Frente a la falta de regulación efectiva, Walther propone una estrategia práctica para los padres, que incluye investigar bien antes de comprar, establecer límites de uso, enseñar a los niños la diferencia entre respuestas humanas y artificiales, estar atentos a cambios de comportamiento, exigir transparencia a las empresas y asegurar un entorno de juego equilibrado donde los juguetes con IA no sustituyan la interacción humana.

“El mejor regalo que podemos darles a los niños”, concluye Walther, “es la capacidad de dominar tanto su inteligencia natural como la artificial. Pero para lograrlo, debemos asegurarnos de que las máquinas a su alrededor estén diseñadas para empoderarlos, no para explotarlos”.

La industria del juguete avanza con rapidez. Barbie con inteligencia artificial podría estar en las estanterías antes de Navidad. Eso deja poco tiempo a legisladores, padres y tecnólogos para actuar antes de que la IA se convierta en un tercer interlocutor aceptado en las conversaciones familiares.

No se trata solo de juguetes. Se trata del tipo de relaciones que nuestros hijos aprenderán a valorar, del nivel de privacidad que considerarán normal y de cómo procesarán emociones y construirán vínculos humanos.

La industria quiere hacernos creer que los compañeros con IA son la evolución natural del juego. Pero no hay nada natural en condicionar a los niños a confiar sus secretos a algoritmos ni en enseñarles a preferir la empatía artificial por encima de la compleja, imperfecta y maravillosa realidad de las relaciones humanas.

Nuestros hijos merecen más que convertirse en sujetos de prueba involuntarios para experimentos corporativos.
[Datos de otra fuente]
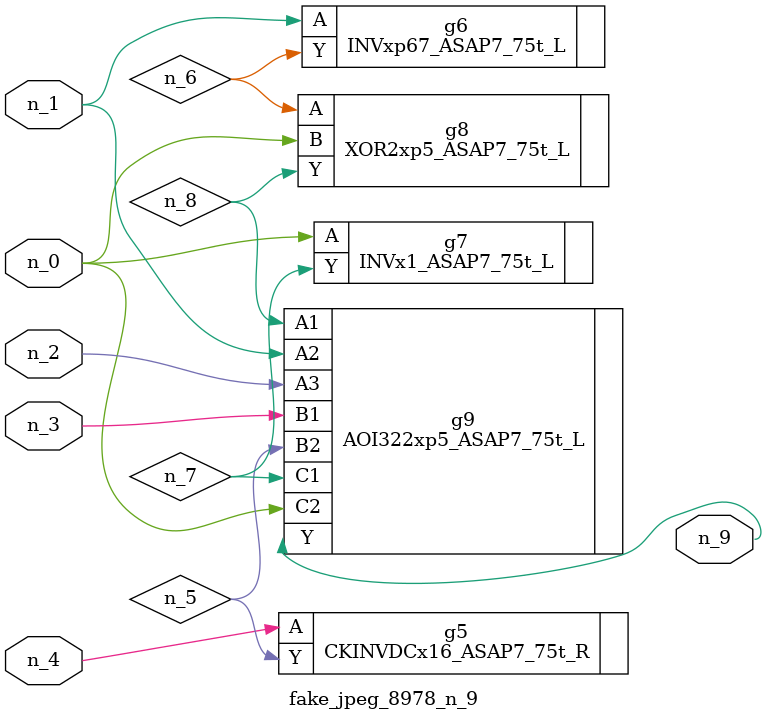
<source format=v>
module fake_jpeg_8978_n_9 (n_3, n_2, n_1, n_0, n_4, n_9);

input n_3;
input n_2;
input n_1;
input n_0;
input n_4;

output n_9;

wire n_8;
wire n_6;
wire n_5;
wire n_7;

CKINVDCx16_ASAP7_75t_R g5 ( 
.A(n_4),
.Y(n_5)
);

INVxp67_ASAP7_75t_L g6 ( 
.A(n_1),
.Y(n_6)
);

INVx1_ASAP7_75t_L g7 ( 
.A(n_0),
.Y(n_7)
);

XOR2xp5_ASAP7_75t_L g8 ( 
.A(n_6),
.B(n_0),
.Y(n_8)
);

AOI322xp5_ASAP7_75t_L g9 ( 
.A1(n_8),
.A2(n_1),
.A3(n_2),
.B1(n_3),
.B2(n_5),
.C1(n_7),
.C2(n_0),
.Y(n_9)
);


endmodule
</source>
Merecen juguetes que estimulen su imaginación sin espiar sus sueños, compañeros que fomenten la conexión humana en lugar de reemplazarla y una infancia libre de las cadenas invisibles de la manipulación algorítmica.

La decisión todavía está en nuestras manos. Pero con juguetes de IA por llegar al mercado, la ventana para establecer normas y regulaciones se cierra rápidamente. La pregunta no es si la tecnología moldeará el futuro de nuestros hijos, sino si tendremos algo que decir sobre cómo lo hará.